Golfer, die ein mittleres Handicap erreicht haben, sollten in dieser Zeit bereit einige Erfahrungen mit Fairwayhölzern und Driver gesammelt haben. Auch wenn es noch regelmäßig zu Fehlschlägen kommt, gibt es sicherlich Verbesserungpotential in der Golftasche. Man sollte seine Flugkurven regelmäßig bewerten: Fliegen die Bälle tendenziell zu hoch, oder zu flach? Schwingt man mittlerweile schneller als der Schaftflex vorgibt? Spielt man noch mit einem Einsteigermodell, könnte man ein Holz wählen, das einen mehr fordert. Jedoch gilt auch hier wieder: Wir bauen die Lofts auf Basis des Driverloftes auf. Abstände von 3° oder weniger sind wenig sinnvoll, da die Längen sich dadurch zu wenig unterscheiden. Es ist außerdem angenehm, wenn Fairwayhölzer und Driver von der gleichen Marke und Serie kommen. So gewöhnt man sich schneller an die unterschiedlichen Schläger.

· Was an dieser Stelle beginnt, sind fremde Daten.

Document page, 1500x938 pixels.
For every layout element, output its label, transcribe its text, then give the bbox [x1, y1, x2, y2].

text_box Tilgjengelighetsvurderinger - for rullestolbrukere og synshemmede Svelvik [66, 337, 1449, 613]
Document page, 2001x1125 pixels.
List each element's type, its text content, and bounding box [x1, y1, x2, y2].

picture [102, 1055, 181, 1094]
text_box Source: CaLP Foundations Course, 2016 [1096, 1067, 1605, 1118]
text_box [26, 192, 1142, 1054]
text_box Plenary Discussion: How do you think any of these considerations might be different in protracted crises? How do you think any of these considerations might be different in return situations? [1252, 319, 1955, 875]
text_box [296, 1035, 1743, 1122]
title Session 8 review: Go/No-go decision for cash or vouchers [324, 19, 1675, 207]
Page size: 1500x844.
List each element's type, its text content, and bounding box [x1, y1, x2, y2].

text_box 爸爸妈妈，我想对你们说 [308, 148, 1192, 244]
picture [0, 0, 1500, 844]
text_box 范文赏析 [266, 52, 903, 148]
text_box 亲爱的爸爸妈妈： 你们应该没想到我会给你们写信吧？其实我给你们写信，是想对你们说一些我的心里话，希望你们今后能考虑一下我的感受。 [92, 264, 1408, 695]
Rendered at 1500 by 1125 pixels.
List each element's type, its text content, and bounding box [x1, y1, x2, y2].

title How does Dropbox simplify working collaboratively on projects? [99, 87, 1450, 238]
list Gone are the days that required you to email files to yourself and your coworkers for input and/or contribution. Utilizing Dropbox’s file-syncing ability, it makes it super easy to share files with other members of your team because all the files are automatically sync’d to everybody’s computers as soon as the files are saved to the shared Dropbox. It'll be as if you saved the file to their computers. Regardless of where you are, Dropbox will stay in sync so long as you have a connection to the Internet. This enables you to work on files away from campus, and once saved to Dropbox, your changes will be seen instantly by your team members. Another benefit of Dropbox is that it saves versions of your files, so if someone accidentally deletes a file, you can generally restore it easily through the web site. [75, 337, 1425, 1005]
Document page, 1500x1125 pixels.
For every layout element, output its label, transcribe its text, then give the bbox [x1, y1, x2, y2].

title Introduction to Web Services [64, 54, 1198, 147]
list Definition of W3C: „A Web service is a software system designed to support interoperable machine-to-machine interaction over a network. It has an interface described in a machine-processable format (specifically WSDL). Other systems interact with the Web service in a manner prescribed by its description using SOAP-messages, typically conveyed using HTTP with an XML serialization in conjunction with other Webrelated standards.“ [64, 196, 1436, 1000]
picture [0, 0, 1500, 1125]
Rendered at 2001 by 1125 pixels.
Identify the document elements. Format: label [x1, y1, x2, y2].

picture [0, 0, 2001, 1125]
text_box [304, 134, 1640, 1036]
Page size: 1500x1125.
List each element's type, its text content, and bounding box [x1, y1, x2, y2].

Stark Fortgeschrittene / Singlehandicaps

Stark fortgeschrittene Spieler mit einem sehr niedrigem Handicap haben ihren Driver & Fairwayholz meist schon gefunden. Dennoch sollten sie ständig ausschau halten für Neuerungen in Schlägerkopf und -schafttechnologie. Ein regelmäßiger Längentest mit Trackman oder Flighscope ist sicherlich sinnvoll. Damit kann man die Unterschiede in den Fluglängen genau erfassen und optimieren. Außerdem können dadurch verschiedene Optionen bei Schäften und Köpfen ausprobiert werden, um eine optimale Performance, zugeschnitten auf den individuellen Schwung zu erzielen.

Schaft / Schaftflex

Nicht nur die Lofts der Schlägerköpfe können sich bei Anfängern und Fortgeschrittenen stark unterscheiden, auch der Schaft des Schlägers spielt eine maßgebliche Rolle bei Kontrollierbarkeit, Fehlerverzeihung und maximaler Länge. Heutzutage werden fast alle Hölzer mit Graphitschäften ausgeliefert. Diese bieten einfach das beste Verhältnis aus Gewicht und Flexibilität. Dabei gibt es jedoch viele kleine Unterschiede. Für Herren ist meistens ein Schaft in regular Flex (R) empfehlenswert, für Senioren, Damen und Anfänger eher ein Schaft in Amateur-Flex (A) oder Ladies-Flex (S). Nur extrem sportliche Spieler und fortgeschrittene Golfer profitieren von einem steifen Schaft (S oder X). Bevor man jedoch zu einem steifen Schaft wechselt, sollte man wirklich auf dem Trackman oder Flightscope sicherstellen, dass dieser wirklich die gleiche Länge oder mehr aus dem Golfschwung herausholt. Ein steifer Schaft hat auch Nachteile. Mit der Steifigkeit gehen  Kontrolle und Fehlerverzeihung ein wenig verloren.

Zusätzlich kann bei den Schäften noch jede Menge Feintuning betrieben werden. Die Schäfte kommen nämlich nicht nur in den verschiedenen Steifigkeiten (A-, L-, R-, S-, und X-Flex), sondern haben auch jeweils unterschiedliche Biegeprofile. Das nennt sich unter anderem “Mid Kick, Low Kick und High Kick”. Die Auswahl ist jedoch beinahe unerschöpflich und hier tendenzielle Empfehlungen zu geben würde den Rahmen sprengen. Ein Besuch beim Golflehrer oder Clubfitter ist beim Fortgeschrittenen Spieler sicherlich empfehlenswert. Denn ein gutes Holz kann einem Spieler viel Ärger ersparen und ausgezeichnete Resultate liefern.

Der CouchNerd wünscht viel Spaß beim Ausprobieren!